Die Perspektivensicht ist hierbei ausschlaggebend. Als Fußgänger nehme ich den öffentlichen Raum ganz anders war als wenn ich die Strecke mit dem Auto zurücklege. Ich achte auf andere Dinge, gehe an verschiedenen Örtlichkeiten vorbei denen ich als Autofahrer nicht oder unbewusst begegne. Dabei habe ich z.B. Anzeigetafeln, Sendemasten, Straßenbahnnetze, Bodenmarkierungen und Ampeln im Blick.
Ich würde auch sagen, dass die Zeit, wie ich mich durch die Stadt bewege ein ausschlaggebendes Kriterium ist. Die Dauer von A nach B zu gelangen ist eine Komponente, die Einfluss auf das Verkehrsgeschehen und die Stadtstruktur nimmt. Das U-Bahnnetz ergibt ebenso eine Topographie eines Weges wie ein Radfahrerweg oder die Fahrbahnstraße. Aber wie kommt es dazu, dass ich mich genau für dieses Fortbewegungsmittel entscheide?
Dies hängt denke ich, stark mit der Auswahl des Wohnraumes zusammen. Je nach Interesse und Bedürfnis und Vermögensstand wird der eigene Lebensraum ausgesucht. Eine Familie wird es bevorzugen am Stadtrand in einem Einfamilienhaus oder in einer Wohnparksiedlungen zu leben, als Single wäre dies wohl anders zu betrachten. Lieber eine Wohnung in der Innenstadt, wo ich Shops bequem erreichen kann und nicht lange Zeit für die Anfahrt in die Arbeit benötige. All diese Fragen sind stützend und entscheiden über den gewählten Lebensraum, der dieses dargestellte Gemenge im Artikel erst aufkommen lässt.
2. August 2021 um 21:56
Ich kann Yvonne Leitner nur beipflichten, wenn es darum geht, dass unterschiedliche Menschen verschiedenste Lebensstile und damit verschiedenste Bedürfnisse haben– abgesehen von den Grundbedürfnissen, die jede/r teilt– sowie unterschiedlichste Standards pflegen.

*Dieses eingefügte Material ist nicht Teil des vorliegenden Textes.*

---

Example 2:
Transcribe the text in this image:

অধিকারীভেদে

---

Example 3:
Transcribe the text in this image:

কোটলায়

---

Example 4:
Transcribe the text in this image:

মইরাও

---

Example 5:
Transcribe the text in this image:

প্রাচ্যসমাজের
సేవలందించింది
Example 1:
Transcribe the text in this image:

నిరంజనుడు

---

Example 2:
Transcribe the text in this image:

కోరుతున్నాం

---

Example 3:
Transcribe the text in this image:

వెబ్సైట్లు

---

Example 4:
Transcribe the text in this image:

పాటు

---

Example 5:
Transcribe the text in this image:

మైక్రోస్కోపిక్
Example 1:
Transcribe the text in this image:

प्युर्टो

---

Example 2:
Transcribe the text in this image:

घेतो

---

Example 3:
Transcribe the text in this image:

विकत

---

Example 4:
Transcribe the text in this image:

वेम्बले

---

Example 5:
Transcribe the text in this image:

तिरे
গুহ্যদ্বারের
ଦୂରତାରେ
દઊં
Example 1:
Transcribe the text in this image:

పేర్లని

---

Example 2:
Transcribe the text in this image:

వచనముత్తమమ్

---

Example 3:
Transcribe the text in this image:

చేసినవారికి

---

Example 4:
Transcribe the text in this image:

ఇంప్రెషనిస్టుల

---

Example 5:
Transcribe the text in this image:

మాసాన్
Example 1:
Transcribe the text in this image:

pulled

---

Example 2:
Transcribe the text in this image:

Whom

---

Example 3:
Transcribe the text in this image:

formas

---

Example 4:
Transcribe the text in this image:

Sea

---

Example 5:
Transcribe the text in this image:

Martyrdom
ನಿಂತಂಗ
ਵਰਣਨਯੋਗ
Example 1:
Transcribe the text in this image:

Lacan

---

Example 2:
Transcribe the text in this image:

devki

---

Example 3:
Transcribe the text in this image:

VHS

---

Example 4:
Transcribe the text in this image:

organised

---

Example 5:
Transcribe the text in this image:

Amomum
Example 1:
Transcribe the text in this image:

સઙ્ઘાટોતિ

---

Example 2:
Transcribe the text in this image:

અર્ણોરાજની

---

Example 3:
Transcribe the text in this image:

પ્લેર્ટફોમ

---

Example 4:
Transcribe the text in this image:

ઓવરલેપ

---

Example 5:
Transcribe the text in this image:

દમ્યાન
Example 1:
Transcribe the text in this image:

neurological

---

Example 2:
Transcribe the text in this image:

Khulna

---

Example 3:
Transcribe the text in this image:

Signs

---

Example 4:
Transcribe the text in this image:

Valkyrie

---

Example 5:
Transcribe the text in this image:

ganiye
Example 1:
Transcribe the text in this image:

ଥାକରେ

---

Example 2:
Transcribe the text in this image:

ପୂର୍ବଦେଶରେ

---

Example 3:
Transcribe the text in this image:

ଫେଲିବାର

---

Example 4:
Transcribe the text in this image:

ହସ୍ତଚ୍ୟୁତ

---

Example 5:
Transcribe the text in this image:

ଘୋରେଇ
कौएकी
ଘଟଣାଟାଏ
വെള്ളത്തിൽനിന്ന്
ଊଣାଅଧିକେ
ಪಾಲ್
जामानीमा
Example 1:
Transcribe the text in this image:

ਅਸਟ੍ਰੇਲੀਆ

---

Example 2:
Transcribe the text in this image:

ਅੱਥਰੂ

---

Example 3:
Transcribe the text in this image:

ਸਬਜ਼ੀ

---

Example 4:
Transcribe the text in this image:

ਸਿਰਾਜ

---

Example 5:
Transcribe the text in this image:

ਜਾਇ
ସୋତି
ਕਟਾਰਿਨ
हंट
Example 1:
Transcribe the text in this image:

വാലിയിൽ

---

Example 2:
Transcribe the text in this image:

Nichtsdestotrotz, bin ich der Ansicht, dass diese Bedürfnisse nicht zuletzt durch die räumlichen Gegebenheiten, die eine Stadt prägen, maßgeblich beeinflusst werden. Insofern kann die Erschaffung von belebten öffentlichen Räumen, sei es durch vielfältige Infrastruktur oder Partizipationsmöglichkeiten der Bewohner:innen, zu anregenden Spannungsfeldern führen. Was wiederum zur Folge haben könnte, dass Leute sich bewusst dazu entscheiden eine gewisse Gegend auszukundschaften und sich auf Entdeckungsreise zu begeben.

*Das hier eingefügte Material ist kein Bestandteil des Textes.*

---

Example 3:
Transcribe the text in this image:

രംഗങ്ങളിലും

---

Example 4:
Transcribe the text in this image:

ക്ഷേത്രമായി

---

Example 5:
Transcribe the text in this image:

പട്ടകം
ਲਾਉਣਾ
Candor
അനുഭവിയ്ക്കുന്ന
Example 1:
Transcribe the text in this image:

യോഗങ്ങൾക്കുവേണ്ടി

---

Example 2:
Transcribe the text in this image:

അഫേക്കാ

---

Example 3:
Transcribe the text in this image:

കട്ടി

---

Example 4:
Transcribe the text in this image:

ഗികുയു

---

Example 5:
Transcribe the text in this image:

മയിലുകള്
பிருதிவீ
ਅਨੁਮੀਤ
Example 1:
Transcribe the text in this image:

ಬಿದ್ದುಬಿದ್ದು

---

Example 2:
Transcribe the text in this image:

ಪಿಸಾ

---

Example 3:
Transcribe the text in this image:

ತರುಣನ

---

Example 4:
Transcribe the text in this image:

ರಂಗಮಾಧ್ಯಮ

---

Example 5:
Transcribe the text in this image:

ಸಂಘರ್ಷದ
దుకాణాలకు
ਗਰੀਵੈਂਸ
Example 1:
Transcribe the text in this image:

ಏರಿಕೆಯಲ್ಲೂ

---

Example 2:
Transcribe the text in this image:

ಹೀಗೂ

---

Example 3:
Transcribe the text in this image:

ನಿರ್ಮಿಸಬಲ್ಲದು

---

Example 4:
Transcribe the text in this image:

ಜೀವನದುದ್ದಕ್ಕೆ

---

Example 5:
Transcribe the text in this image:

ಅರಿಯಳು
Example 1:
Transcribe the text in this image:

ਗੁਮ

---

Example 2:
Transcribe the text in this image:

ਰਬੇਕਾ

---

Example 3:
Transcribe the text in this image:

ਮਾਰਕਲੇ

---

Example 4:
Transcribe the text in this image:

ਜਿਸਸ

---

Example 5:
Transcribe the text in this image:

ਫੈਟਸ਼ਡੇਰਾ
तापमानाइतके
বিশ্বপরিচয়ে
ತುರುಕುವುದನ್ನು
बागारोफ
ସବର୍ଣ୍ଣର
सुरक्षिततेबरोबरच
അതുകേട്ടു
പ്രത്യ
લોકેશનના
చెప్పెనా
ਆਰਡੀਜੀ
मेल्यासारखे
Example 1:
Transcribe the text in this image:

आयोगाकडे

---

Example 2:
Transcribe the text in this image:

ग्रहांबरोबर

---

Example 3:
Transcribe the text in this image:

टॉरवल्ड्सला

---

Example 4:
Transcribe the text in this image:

Wenn möchte, dass Bewohner:innen eher zu Fuß oder per Rad unterwegs sind und damit Gassen und in weiterem Sinne die vorhandenen Cafés, Geschäfte und Verweilmöglichkeiten nutzen, dann muss ich dafür sorgen, dass es solche Verweilmöglichkeiten nicht nur gibt, sondern, dass sie außerdem ein abwechslungsreiches Spannungsfeld eröffnen, in dem es sich lohnt zu verweilen, genauer hinzuschauen und teilzunehmen.
2. Februar 2022 um 10:42
Der Artikel war sehr interessant zu lesen, vor allem der Aspekt, dass es keine „Rehabilationszentren“ im Sinne von Freiräumen mehr gibt. Es wird jeder Platz genutzt und benutzt von Menschen, die typische Konsumgesellschaft kommt hier wieder zum Vorschein. Es gibt kaum Wiesen, die von Natur aus nach Lust und Laune wachsen können. Es wird alles bepflanzt, zerrupft und umgestaltet, wie es von der Sicht auf Wien am besten passt. Wo haben die Gänseblümchen und „Mistkäfer“ nun platz, wo bleibt deren Freiraum? Die Architektur, oder besser gesagt Nutzungshäuser, verändert sich mit der Zeit. Die Materialien und Stile gehen mit der Zeit. Wobei der Aspekt, dass sie praktisch und cool ausschauen müssen, wichtiger ist als die architektonische Kunst. Wo bleibt der Freiraum für Architektur und Kreativität bei so großen Städten? Ganz in meiner Nähe, weiter als 2000 Schritte entfernt, was trotzdem für mich als Landkind noch als „nahe“ gilt, gibt es zwei umgedreht installierte Bäume. Die Wurzeln ragen sozusagen in den Himmel. Ich stell mir die ganze Zeit vor, wie diese Installation am Stephansplatz in Wien aussehen dürfte? Es würde laut schreien „mehr Freiraum für Baum“, (etwas wild gedacht). Wo am Land die zwei Bäume fast übersehen werden, weil es ja nur zwei Bäume darstellt, würde die „Natur auf Kopf gestellt“ in Wien nicht mit der Umgebung einfließen, weil es fast keine freien Bäume mehr gibt.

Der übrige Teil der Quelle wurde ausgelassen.